Whaling Days is one of the biggest local runs, it's part of the Whaling Days festival. Really warm morning for it, and they start at 9 so it was pretty hot when we took off. I recognized a lot of guys at the start, and knew some of them would be fast. Shane Moskowitz, who won the state high school boys titles in the 1600 and 3200, was going to lead the pack. Another prep runner who placed at state in the 1600 and 800 was up there also. So I wasn't going out gunning for anyone.
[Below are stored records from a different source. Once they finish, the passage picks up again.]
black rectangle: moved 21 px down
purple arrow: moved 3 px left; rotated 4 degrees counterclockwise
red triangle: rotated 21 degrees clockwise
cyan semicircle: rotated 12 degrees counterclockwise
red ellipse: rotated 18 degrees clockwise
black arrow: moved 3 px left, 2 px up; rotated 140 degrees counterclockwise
I let the pack of high school runners take off, though I tried to keep my eye on one guy in my age group who I go back and forth with at local runs. He always starts fast and I didn't try to stick with him at the line (plus it was really crowded the first 400, and I was caught back). The race heads out Silverdale Way and turns uphill just after the mile. I did a 5:36, which was about the pace I wanted. Up the hill I slowed the tempo some, and ended up at 6:31, which was too slow, ultimately. I was in a pack of high school runners who have yet to learn tempo (they rush ahead, then you catch them in 30 yards, then they rush ahead again). The course is fairly even for the third mile, and I could see the guy I usually chase but didn't gain much ground. I felt good though and ran a 5:58. Then the last mile has a steady, but not steep, descent. I reeled a few guys in, caught a guy with a ponytail down the stretch after making the turn back onto Silverdale Way, and finished with a solid kick for a 5:23 last mile. I was pretty winded and the heat was getting to me by then. The guy in my age group I chase beat me by 20 seconds, so I didn't have a realistic shot at him.
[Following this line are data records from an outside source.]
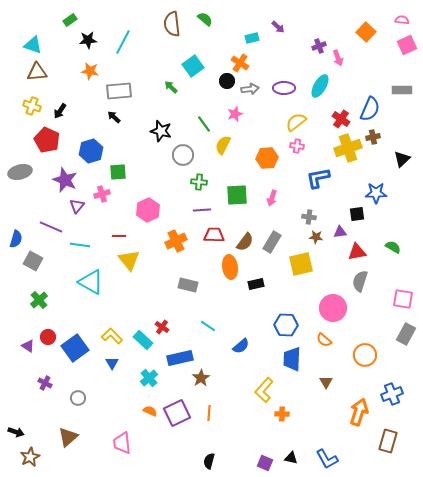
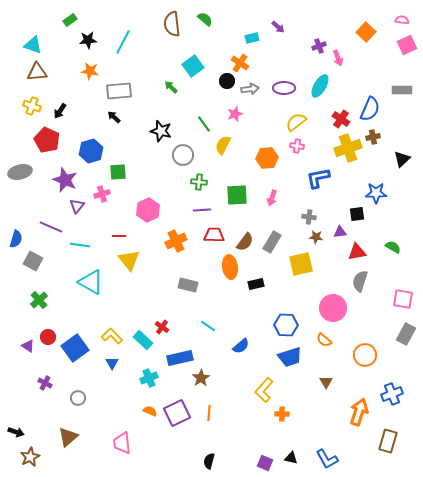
blue trapezoid at (292, 359): moved 2 px left, 2 px up; rotated 110 degrees counterclockwise
cyan cross at (149, 378): rotated 18 degrees clockwise
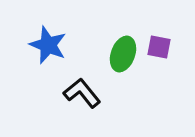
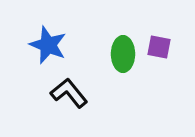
green ellipse: rotated 20 degrees counterclockwise
black L-shape: moved 13 px left
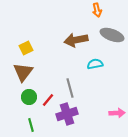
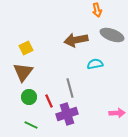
red line: moved 1 px right, 1 px down; rotated 64 degrees counterclockwise
green line: rotated 48 degrees counterclockwise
Waited for my brother to finish, watch Mike's kid run 40 yards or something in the little guys' dash, then cooled down for a mile and went home to pack. Good race for a Saturday morning, and a nice little chance to do some speed testing. Good thing I did it, too, because after a week of hiking up north instead of running, that fitness isn't neccessarily around anymore.
That's a guess, Timm and I went trail running with a friend of his who lives high on the mountain above Anchorage. Absolutely stunning trail, the type of place Runner's World takes photos of to make you salivate. It was a really windy and cloudy day, but the rain held off and we did a great run. I almost cranked through all the uphill also, which I was proud of. The last bit of climb to the saddle slowed me to a walk. Then the downhill was nasty fast, I'm not a scree runner. We ended up running about 40 minutes total. Talking to Timm's friend, I'm now convinced I need to do the Crow Pass Marathon someday. 24 miles of mostly single-track in Alaska.